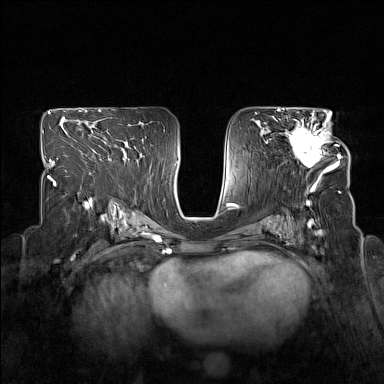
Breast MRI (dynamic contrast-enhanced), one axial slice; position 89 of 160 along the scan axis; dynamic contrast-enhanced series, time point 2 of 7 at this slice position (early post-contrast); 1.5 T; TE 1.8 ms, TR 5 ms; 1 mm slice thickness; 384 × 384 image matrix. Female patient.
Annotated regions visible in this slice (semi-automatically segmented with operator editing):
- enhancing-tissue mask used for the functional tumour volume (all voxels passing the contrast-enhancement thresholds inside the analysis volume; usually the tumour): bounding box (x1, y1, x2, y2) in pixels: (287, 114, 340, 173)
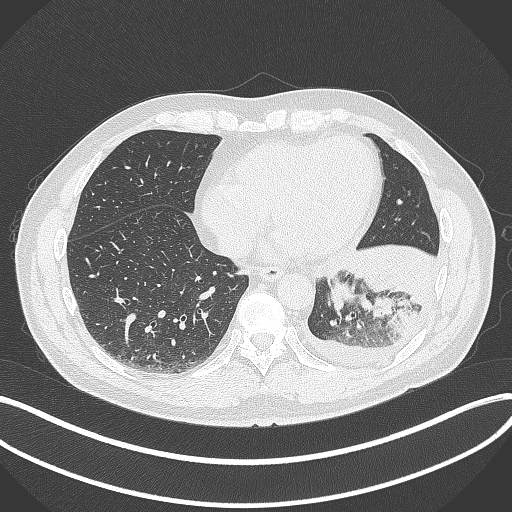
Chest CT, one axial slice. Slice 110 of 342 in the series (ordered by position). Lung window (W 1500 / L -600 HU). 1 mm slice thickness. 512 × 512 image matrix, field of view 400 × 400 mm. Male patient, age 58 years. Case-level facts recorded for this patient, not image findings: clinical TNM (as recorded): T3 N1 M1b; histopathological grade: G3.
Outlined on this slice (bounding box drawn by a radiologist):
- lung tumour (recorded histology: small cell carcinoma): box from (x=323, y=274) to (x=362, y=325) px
--
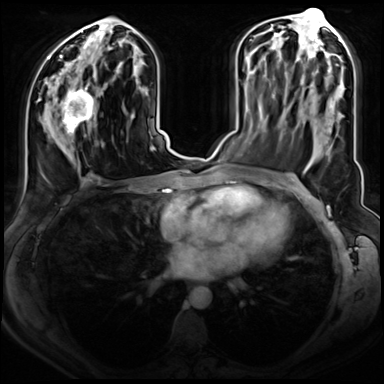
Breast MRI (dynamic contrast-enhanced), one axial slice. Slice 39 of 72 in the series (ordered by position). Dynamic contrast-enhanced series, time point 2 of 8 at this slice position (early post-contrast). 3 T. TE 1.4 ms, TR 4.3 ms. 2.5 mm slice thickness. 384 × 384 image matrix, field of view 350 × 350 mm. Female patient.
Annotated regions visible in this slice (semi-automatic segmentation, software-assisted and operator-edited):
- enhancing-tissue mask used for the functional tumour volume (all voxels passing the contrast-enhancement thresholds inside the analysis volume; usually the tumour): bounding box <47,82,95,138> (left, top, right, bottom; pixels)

- _WHAT YOU NEED TO DO_
From the records above, print only the lines between the one holding "(semi-automatic segmentation, software-assisted" and the one holding "right, bottom; pixels)", inclusive, exactly as they stand.

- _TASK ANSWER_
Annotated regions visible in this slice (semi-automatic segmentation, software-assisted and operator-edited):
- enhancing-tissue mask used for the functional tumour volume (all voxels passing the contrast-enhancement thresholds inside the analysis volume; usually the tumour): bounding box <47,82,95,138> (left, top, right, bottom; pixels)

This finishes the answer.